Attorney Amber Abbasi argued that former U.S. Interior Secretary Ken Salazar "ignored the public interest in preserving an 80-year-old farm" when he declined last year to extend the company's permit to operate in the Point Reyes National Seashore.
Company owners Kevin and Nancy Lunny are asking the 9th U.S. Circuit Court of Appeals to issue a preliminary injunction that would enable the farm to continue harvesting oysters while the owners challenge Salazar's action in a federal trial court.
A three-judge panel of the appeals court took the case under submission after hearing arguments Tuesday morning and will issue a written decision at a later date.
The farm grows oysters on 1,000 acres of submerged lands in Drakes Estero, an estuary of Drakes Bay, and packages them on 1.5 acres of land along the shoreline. It says it produces more than a third of all oysters grown in California.
The Interior Department contends a 2009 law gave Salazar discretion to decide whether to continue the permit beyond 2012, and that he had the authority to decide the area should return to wilderness.
Justice Department attorney David Gunter argued that the Lunnys and a predecessor company, Johnson Oyster Co., reached a bargain with the government when the farm received a 40-year permit in 1962.
"They got their 40 years," Gunter told the appeals court.
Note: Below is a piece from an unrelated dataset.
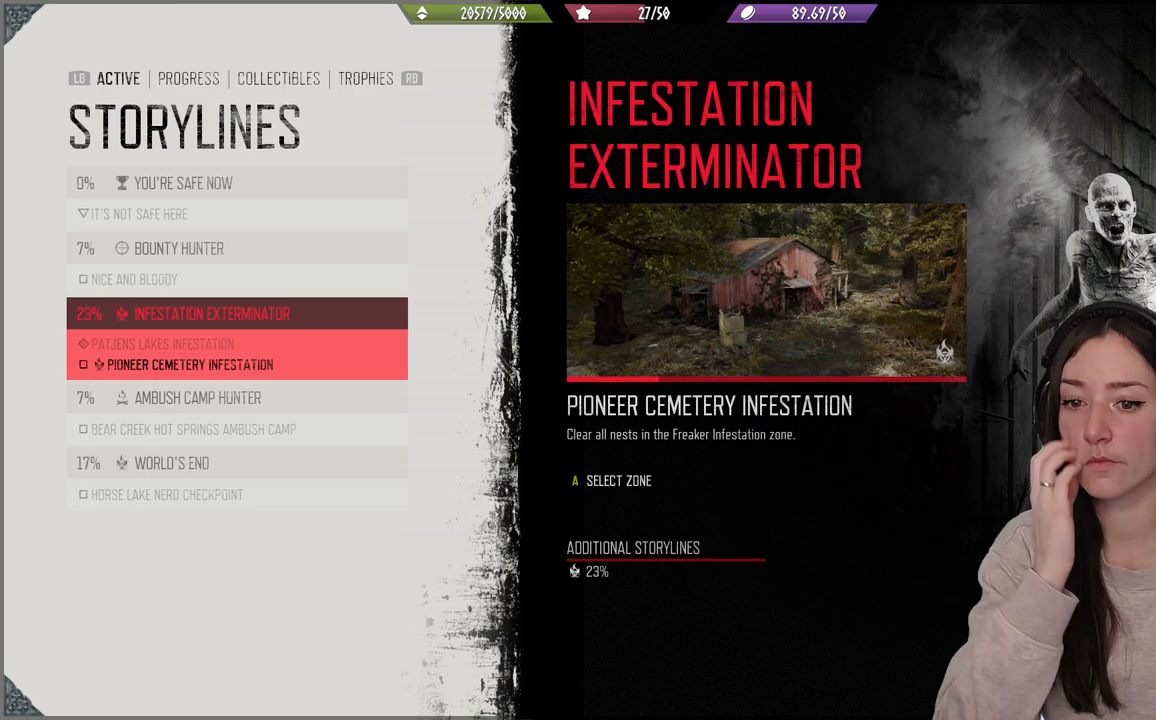
{"buttons": [], "left_stick": "center", "right_stick": "center", "events": []}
The oyster farm is appealing a decision in which U.S. District Judge Yvonne Gonzales Rogers of Oakland in February refused to issue a preliminary injunction, after concluding that Salazar had "complete discretion" to decide whether to continue the permit.
The appeals court later issued a temporary injunction allowing the farm to stay open until the appeal is resolved.
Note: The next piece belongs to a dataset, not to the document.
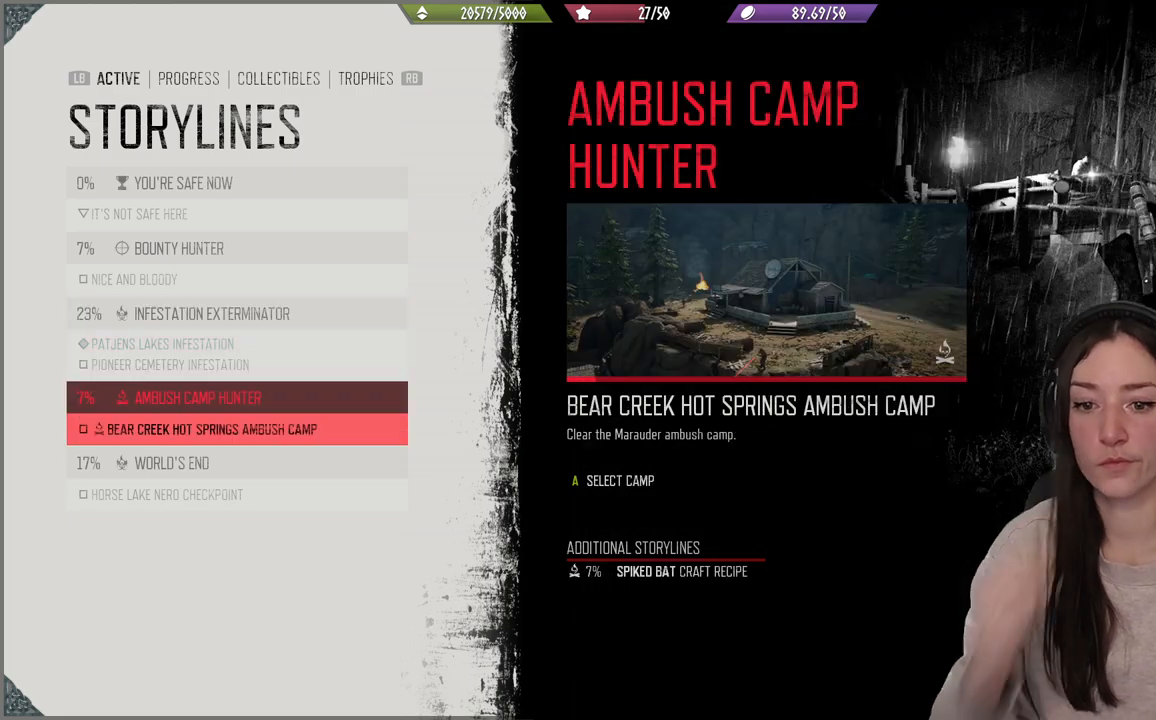
{"buttons": [], "left_stick": "center", "right_stick": "center", "events": [[17, "DPAD_DOWN", "down"], [117, "DPAD_DOWN", "up"]]}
Current Interior Secretary Sally Jewell replaced Salazar as a defendant in the case after Salazar stepped down and Jewell took office in April.
Drakes Bay Oyster Company Making Final Appeal To Stay Open
Abassi said Salazar's decision is based on a "multitude of errors of law".
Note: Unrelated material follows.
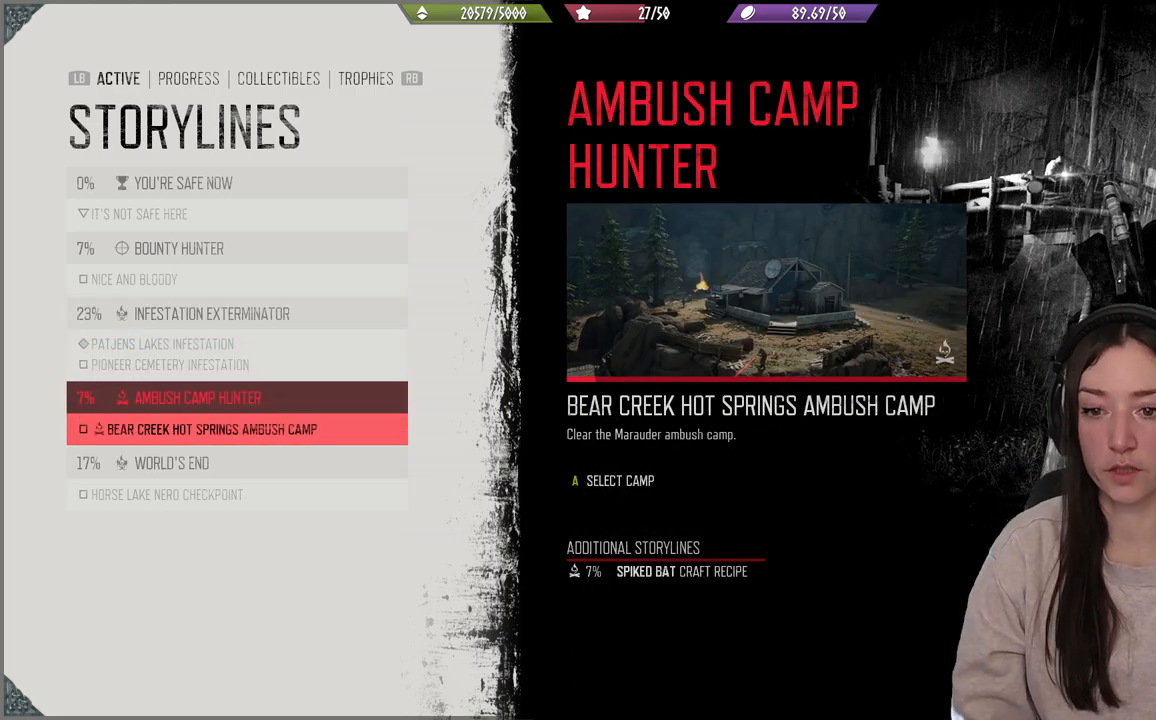
{"buttons": [], "left_stick": "center", "right_stick": "center", "events": []}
Lawyers for the Justice Department said Salazar was in the right when he backed U.S. Park Service efforts to return Drakes Estero to its natural habitat. They argued that his decision was based on the incompatibility of commercial activities in wilderness.
Conservative Republicans are among the supporters of the Lunny's and favor commercial use of federal lands.
"We feel very comfortable we're doing the right thing. We believe in dearly in the protection of natural resources," Kevin Lunny said.
If the justices rule against Drake's Bay the farm will close. If they continue the injunction the case will go to trial and could ultimately lead to the U.S. Supreme Court.